In an intelligence collection operation, the ability to access a site next to a site is key. For example, a viewer might be sent to a known military facility like Semipalatinsk in the Soviet Union, then asked if there was anything of interest nea
rby. This concept was the result of Kit Green’s first experiment that used coordinates to remotely view a target, in that case the summer cabin of Green’s colleague, a CIA clandestine officer. When Pat Price described the NSA’s top-secret Sugar Grove Station facility nearby, it was because this was the far more interesting target, Price said. Which is similar to what happened in Dellafiora’s next Global Beacon session, when she was given coordinates for the Devil’s Tower in Wyoming.
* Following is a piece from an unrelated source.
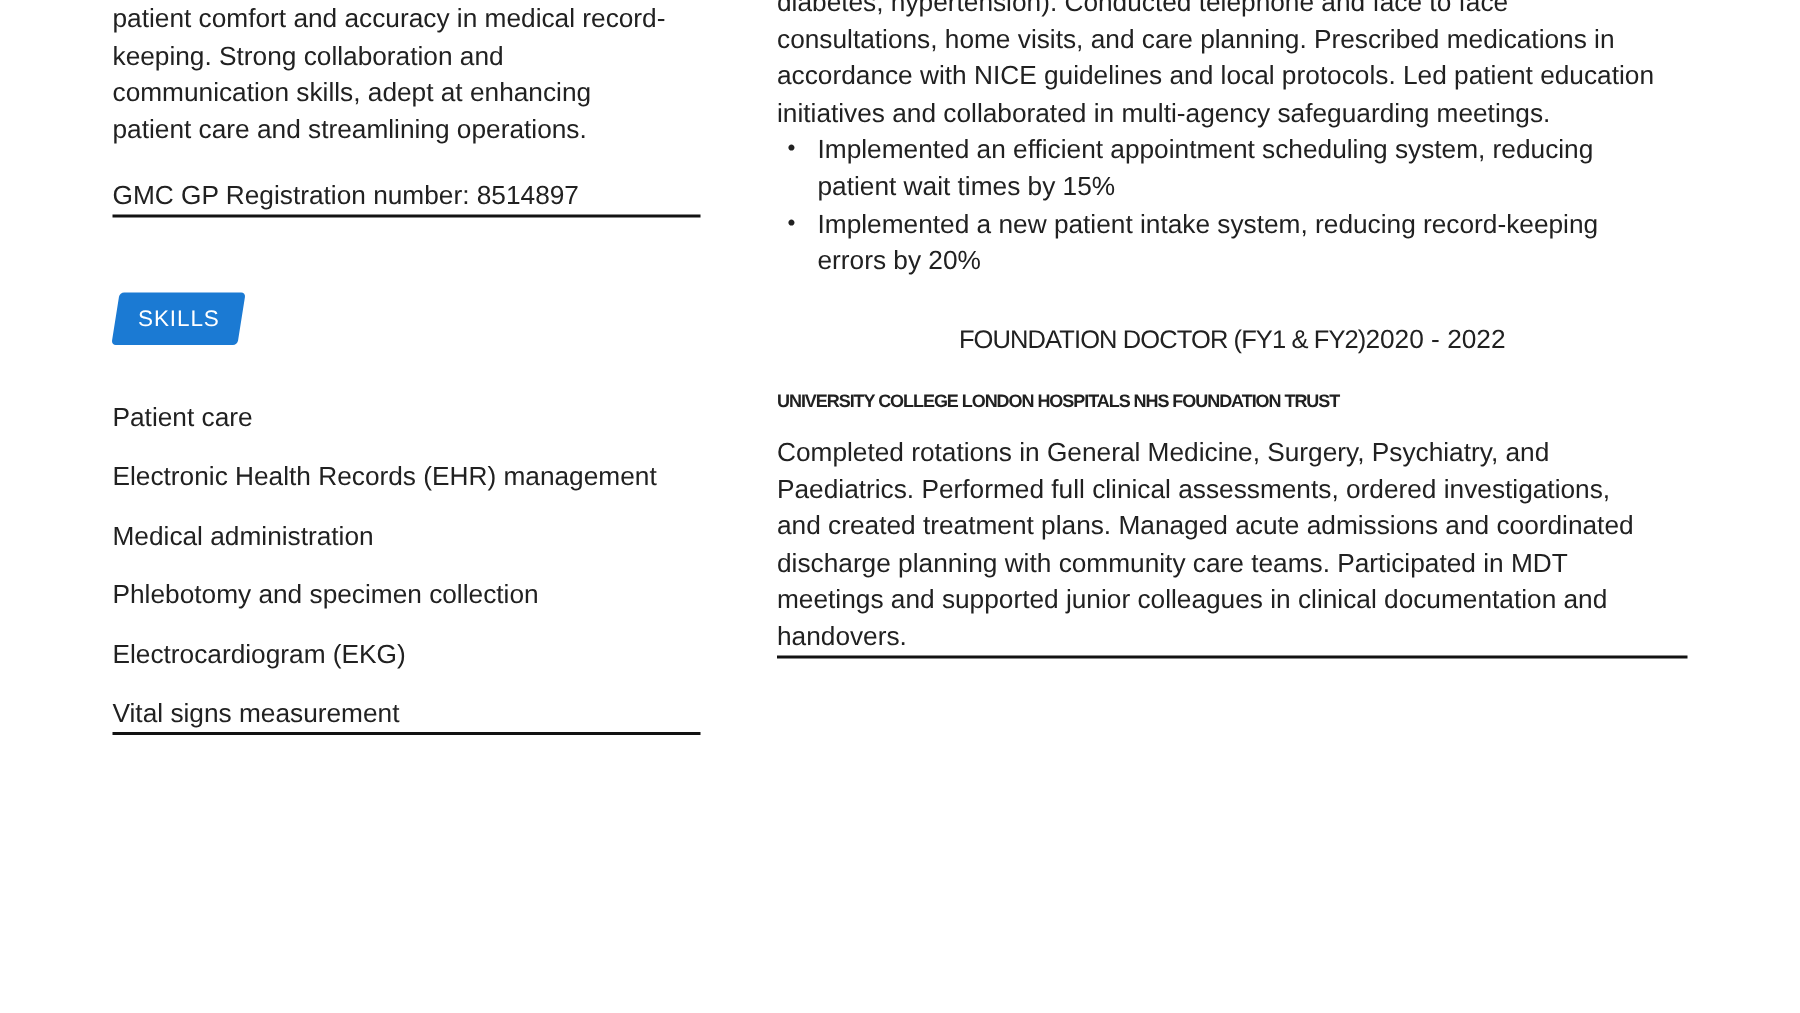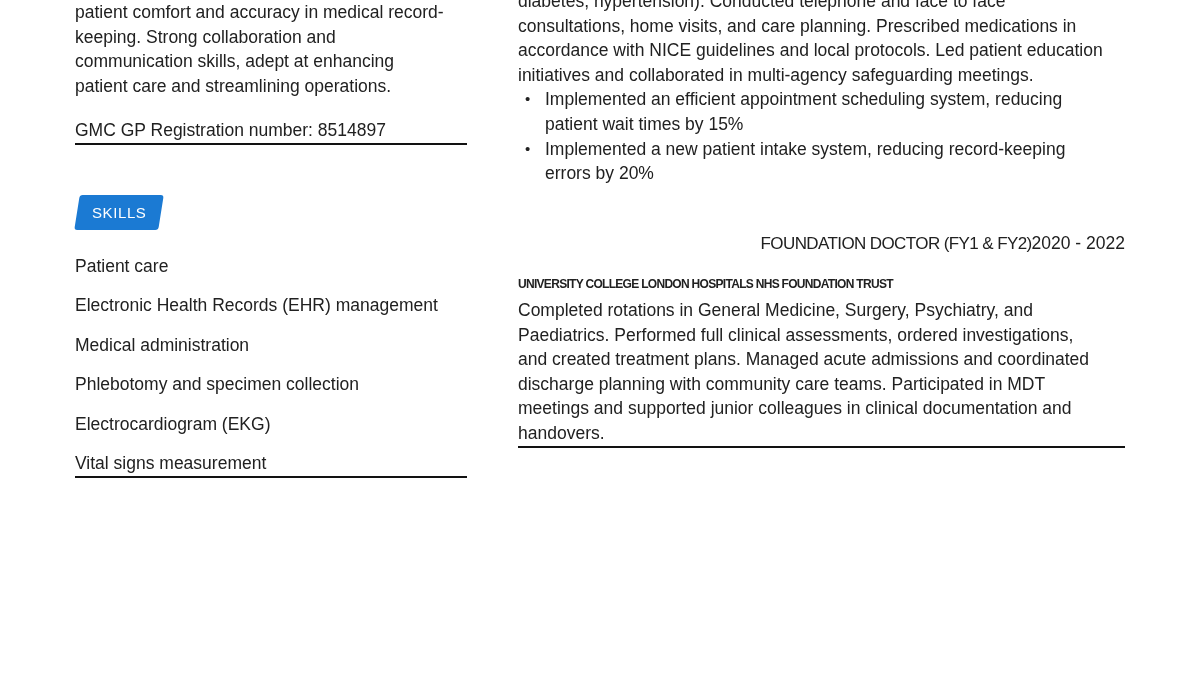"FOUNDATION DOCTOR (FY1 & FY2)" .job-header { justify-content: flex-end -> center; margin-top: 45px -> 28px }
The Devil’s Tower is a natural stone outcropping, tall, monolithic, and conical in shape. It has a flat top and striations running down the side. After arriving at this site and describing the Devil’s Tower accurately, “Source asked to move to something more sinister [nearby] and began describing some kind of underground facility,” wrote Atwater in the declassified log notes. At the time, Atwater was unaware of any underground facility nearby, but he was curious about what Dellafiora might be referring to, so he encouraged her to provide further details. She described what she saw: “special areas, railings, circular, things go in there to make things occur, domed shaped rooms, cold, testing, controlling, innovative, shiny, new with people working around.” The primary object in this facility, she said, was “man-made, hard, modern, flying, tossing, turning, fenced off with a sign I can’t read. Special area… Power.” After the session ended, Atwater did an internal Special Access Program search that showed him the locations of highly classified nuclear weapons facilities in Wyoming. “A subsequent check found that in the area there are several US Defense [underground] missile silos” classified top-secret, that are not far from the Devil’s Tower. Grade: 6.